Michael Frolík (Winnipeg Jets, NHL) – Martin Hanzal (Phoenix Coyotes, NHL) – Jiří Novotný (Lev Prague, KHL)

Ondřej Palát (Tampa Bay Lightning, NHL), Petr Nedvěd (Liberec, TCH).
Ondřej Palát, révélé cette saison à Tampa Bay aux côtés de Martin Saint-Louis, sera le benjamin de l’équipe à 22 ans. Hadamczik a lui aussi été épaté : « À qui d’autre donner sa chance, sinon aux gars qui jouent en première ligne et acquièrent de la confiance ? » Il commet peu d’erreurs avec le palet et pourrait servir de joker. L’inattendu vétéran Petr Nedvěd aura un rôle important dans le vestiaire, et paraît content d’être présent dans tous les cas. Sera-t-il une tribune ou lui trouvera-t-on un rôle offensif ?
Les absents en attaque : contrairement à Hejda, on pensait que Jiri Hudler serait de la partie. Très longtemps ignoré, il a fait son retour en équipe nationale en mai, et ne s’en est pas si mal tiré dans une attaque à la peine. Surtout, Hadamczik avait clairement ouvert la porte à l’automne : « Jiri Hudler connaît une de ses meilleures saisons. Quand il était à Detroit aux côtés de Zetterberg et autres, c’était plus facile pour lui. Maintenant il aide ses coéquipiers, il montre de bonnes performances et je pense à sa nomination. » Pourtant, il ne figure pas sur la liste. Hadamczik a expliqué avoir préféré Hemsky, lui aussi excellent technicien mais meilleur patineur que Hudler. Quand il a décrit comme Hemsky comme « un joueur mature qui accepte bien son rôle », y avait-il une critique subliminale indirecte ?

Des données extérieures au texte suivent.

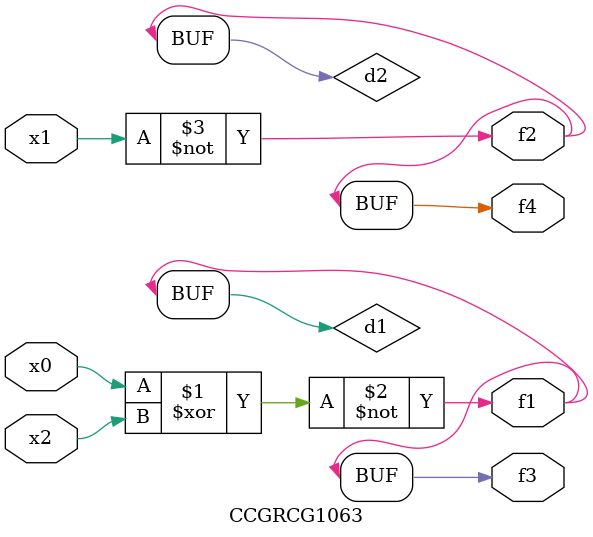
<source format=v>
module CCGRCG1063(
	input x0, x1, x2,
	output f1, f2, f3, f4
);

	wire d1, d2, d3;

	xnor (d1, x0, x2);
	nand (d2, x1);
	nor (d3, x1, x2);
	assign f1 = d1;
	assign f2 = d2;
	assign f3 = d1;
	assign f4 = d2;
endmodule

</source>
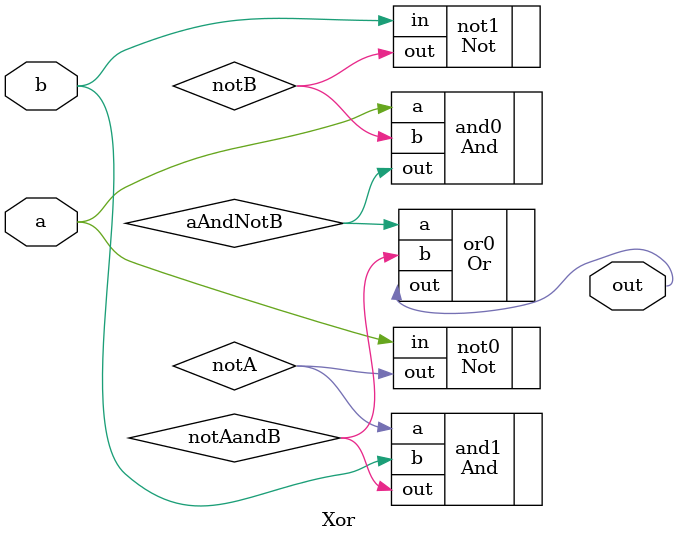
<source format=v>
/**
 * Exclusive-or gate:
 * out = not (a == b)
 */

`default_nettype none
module Xor(
	input a,
	input b,
	output out
);
	wire notA;
	wire notB;
	wire aAndNotB;
	wire notAandB;
	Not not0(.in(a),.out(notA));
	Not not1(.in(b),.out(notB));
	And and0(.a(a),.b(notB),.out(aAndNotB));
	And and1(.a(notA),.b(b),.out(notAandB));
	Or or0(.a(aAndNotB),.b(notAandB),.out(out));
	// Put your code here:

endmodule

</source>
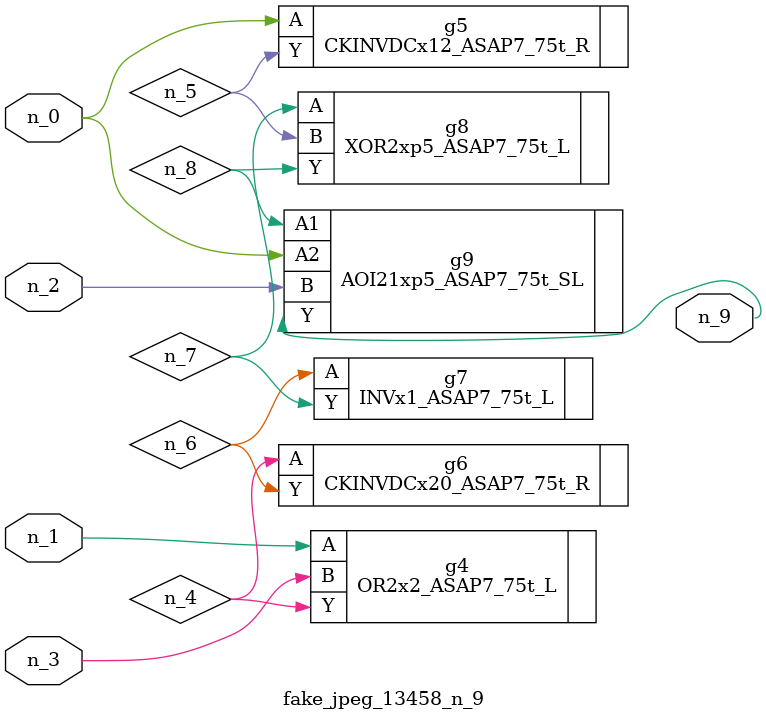
<source format=v>
module fake_jpeg_13458_n_9 (n_0, n_3, n_2, n_1, n_9);

input n_0;
input n_3;
input n_2;
input n_1;

output n_9;

wire n_4;
wire n_8;
wire n_6;
wire n_5;
wire n_7;

OR2x2_ASAP7_75t_L g4 ( 
.A(n_1),
.B(n_3),
.Y(n_4)
);

CKINVDCx12_ASAP7_75t_R g5 ( 
.A(n_0),
.Y(n_5)
);

CKINVDCx20_ASAP7_75t_R g6 ( 
.A(n_4),
.Y(n_6)
);

INVx1_ASAP7_75t_L g7 ( 
.A(n_6),
.Y(n_7)
);

XOR2xp5_ASAP7_75t_L g8 ( 
.A(n_7),
.B(n_5),
.Y(n_8)
);

AOI21xp5_ASAP7_75t_SL g9 ( 
.A1(n_8),
.A2(n_0),
.B(n_2),
.Y(n_9)
);


endmodule
</source>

Hadamczik a grandement regretté la blessure au genou de Tomáš Hertl, éclatant rookie NHL dont il a mis le pied à l’étrier aux derniers Mondiaux. Radim Vrbata et Tomas Fleischmann ont perdu leur place avec des performances médiocres aux derniers championnats du monde et ne sont pas très adaptés à des lignes défensives. Un argument qui vaut également pour Jan Kovář (Magnitogorsk), dont la ligne avec Zaripov et Mozyakin – eux aussi absents dans la sélection russe – domine la KHL.